In this update rule, we choose $\alpha$, which is a “blending” parameter that governs how much we want our observation to influence our current estimate of $Q(s_t,a_t)$. Similarly as before, the $\gamma$ parameter governs how much we value future reward. This algorithm is similar to value iteration in that it iteratively refines its value estimates, but this time, we update them based on observations instead of a directly observed model of the MDP.

The er... meandering... Q-learning policy in action after 20k episodes. Note that some action choices are still not optimal - for example, first row, fifth column.

Although we create a “model” of the quality function, $Q$, Q-learning is confusingly not what is known as a “model-based approach”. Model-based approaches in reinforcement learning create a model of the state-transition- and reward-dynamics of the underlying MDP. Q-learning is model-free, because it does not create an explicit model of $T(s,a,s’)$ and $R(s,a,s’)$.

When training a Q-learning algorithm, the update rule is given above, but how do we choose actions to receive experience tuples to update our value estimates? If we always choose actions that we believe to be optimal, we will never know the value of states that our policy visits infrequently. However, if we only behave randomly, we may never actually execute an optimal policy and may be wasting time exploring when we already know how to act optimally. The trade-off between accumulating lots of reward and gaining information about not-yet-visited states is called the exploration-exploitation dilemma.
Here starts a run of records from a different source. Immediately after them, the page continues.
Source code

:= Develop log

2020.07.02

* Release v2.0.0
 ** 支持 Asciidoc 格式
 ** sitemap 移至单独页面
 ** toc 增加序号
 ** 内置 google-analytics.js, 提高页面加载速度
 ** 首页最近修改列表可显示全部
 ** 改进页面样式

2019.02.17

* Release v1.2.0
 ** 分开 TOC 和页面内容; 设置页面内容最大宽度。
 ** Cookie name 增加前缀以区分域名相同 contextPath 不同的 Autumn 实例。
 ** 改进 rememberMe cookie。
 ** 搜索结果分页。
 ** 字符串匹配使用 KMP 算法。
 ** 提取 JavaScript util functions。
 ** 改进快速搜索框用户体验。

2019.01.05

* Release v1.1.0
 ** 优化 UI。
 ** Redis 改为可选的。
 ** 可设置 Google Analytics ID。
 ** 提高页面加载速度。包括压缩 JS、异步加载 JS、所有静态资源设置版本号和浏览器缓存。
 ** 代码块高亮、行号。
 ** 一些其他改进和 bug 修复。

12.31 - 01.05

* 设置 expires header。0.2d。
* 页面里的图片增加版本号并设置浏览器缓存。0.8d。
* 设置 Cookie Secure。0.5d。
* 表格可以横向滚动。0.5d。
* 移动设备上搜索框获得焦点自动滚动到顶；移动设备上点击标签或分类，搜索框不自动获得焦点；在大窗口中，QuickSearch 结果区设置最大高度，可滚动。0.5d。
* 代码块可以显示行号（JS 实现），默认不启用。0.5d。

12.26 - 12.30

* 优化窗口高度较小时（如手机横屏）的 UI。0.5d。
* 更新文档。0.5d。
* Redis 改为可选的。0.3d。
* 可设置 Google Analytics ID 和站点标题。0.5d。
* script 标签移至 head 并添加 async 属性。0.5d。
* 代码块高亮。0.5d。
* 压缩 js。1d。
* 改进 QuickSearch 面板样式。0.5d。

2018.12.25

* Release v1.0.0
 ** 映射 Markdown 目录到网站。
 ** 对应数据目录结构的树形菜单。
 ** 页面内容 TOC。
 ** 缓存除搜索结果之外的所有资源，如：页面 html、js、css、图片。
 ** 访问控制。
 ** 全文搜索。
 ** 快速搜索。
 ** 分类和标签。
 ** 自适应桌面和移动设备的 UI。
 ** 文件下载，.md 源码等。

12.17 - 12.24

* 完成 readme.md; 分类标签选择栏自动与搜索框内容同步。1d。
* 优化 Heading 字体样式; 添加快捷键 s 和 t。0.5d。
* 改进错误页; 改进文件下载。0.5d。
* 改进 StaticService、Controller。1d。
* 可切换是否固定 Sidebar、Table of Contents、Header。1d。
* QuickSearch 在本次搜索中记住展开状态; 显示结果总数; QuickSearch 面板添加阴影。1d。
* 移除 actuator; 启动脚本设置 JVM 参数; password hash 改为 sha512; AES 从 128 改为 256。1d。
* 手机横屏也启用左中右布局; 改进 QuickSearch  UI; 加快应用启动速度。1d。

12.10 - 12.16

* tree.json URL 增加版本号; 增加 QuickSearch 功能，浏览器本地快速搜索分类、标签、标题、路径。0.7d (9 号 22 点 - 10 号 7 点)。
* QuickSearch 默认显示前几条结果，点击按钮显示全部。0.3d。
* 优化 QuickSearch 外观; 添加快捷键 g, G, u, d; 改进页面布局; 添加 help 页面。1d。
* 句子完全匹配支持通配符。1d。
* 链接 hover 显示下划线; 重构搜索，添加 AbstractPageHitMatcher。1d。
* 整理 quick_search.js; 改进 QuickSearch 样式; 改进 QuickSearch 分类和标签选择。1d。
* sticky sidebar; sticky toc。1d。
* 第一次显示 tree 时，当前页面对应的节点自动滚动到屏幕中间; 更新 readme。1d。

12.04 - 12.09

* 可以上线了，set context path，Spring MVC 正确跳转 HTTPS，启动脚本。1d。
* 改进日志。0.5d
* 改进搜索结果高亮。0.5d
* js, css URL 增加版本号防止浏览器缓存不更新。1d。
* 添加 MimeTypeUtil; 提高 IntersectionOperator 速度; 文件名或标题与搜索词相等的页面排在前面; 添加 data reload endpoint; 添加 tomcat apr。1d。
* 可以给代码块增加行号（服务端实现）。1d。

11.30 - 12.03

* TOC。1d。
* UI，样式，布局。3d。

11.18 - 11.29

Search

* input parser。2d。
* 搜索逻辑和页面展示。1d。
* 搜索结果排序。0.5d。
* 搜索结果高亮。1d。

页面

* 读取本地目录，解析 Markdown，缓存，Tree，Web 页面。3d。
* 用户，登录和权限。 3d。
We should choose actions so that we can balance exploration with optimizing reward.

A simple and widely used algorithm for choosing actions for Q-learning is called $\epsilon$-greedy action selection. $\epsilon$-greedy action selection states that we should choose an action randomly with probability $\epsilon$ or otherwise, with probability $1-\epsilon$, we choose an action from the policy given by our current estimation of $Q(s, a)$. It is common practice to reduce $\epsilon$ ($\epsilon$-decay) over time to decrease the rate of random action selection as our policy improves.

Value iteration converges in 643 steps, policy iteration in 10 steps, and Q-learning in 20000 episodes (and not even to the optimal policy for every grid square). These aren’t extremely meaningful comparisons since the steps of each algorithm take a variable amount of computation time, but it’s clear that twenty-thousand episodes for practical RL applications would require a lot of time in the real world. Even if time isn’t an issue, most real-world control problems wouldn’t have the tolerance for twenty-thousand episodes worth of mistakes.

Beyond Q-Learning

Of course, the slippery frozen lake is incredibly simple compared to many real-world reinforcement learning problems. Many real-world applications use continuous-valued sensor measurements as state measurements. Because continuous-valued sensor measurements are much more varied and represent a massive number of states when combined, it becomes intractable to create a Q value for every state-action pair. In this case, we prefer to approximate Q-values with a flexible function approximator, such as a neural network. This approach is called Deep Q-Learning. There are some tricks that are needed to get Deep Q-Learning working, but it is an incredible algorithm that has been used to play video games at superhuman levels from just pixel data1. If you’re interested in going deeper learning about reinforcement learning, the most comprehensive guide, as of writing this, is Reinforcement Learning: An Introduction by Sutton & Barto. Thanks for reading!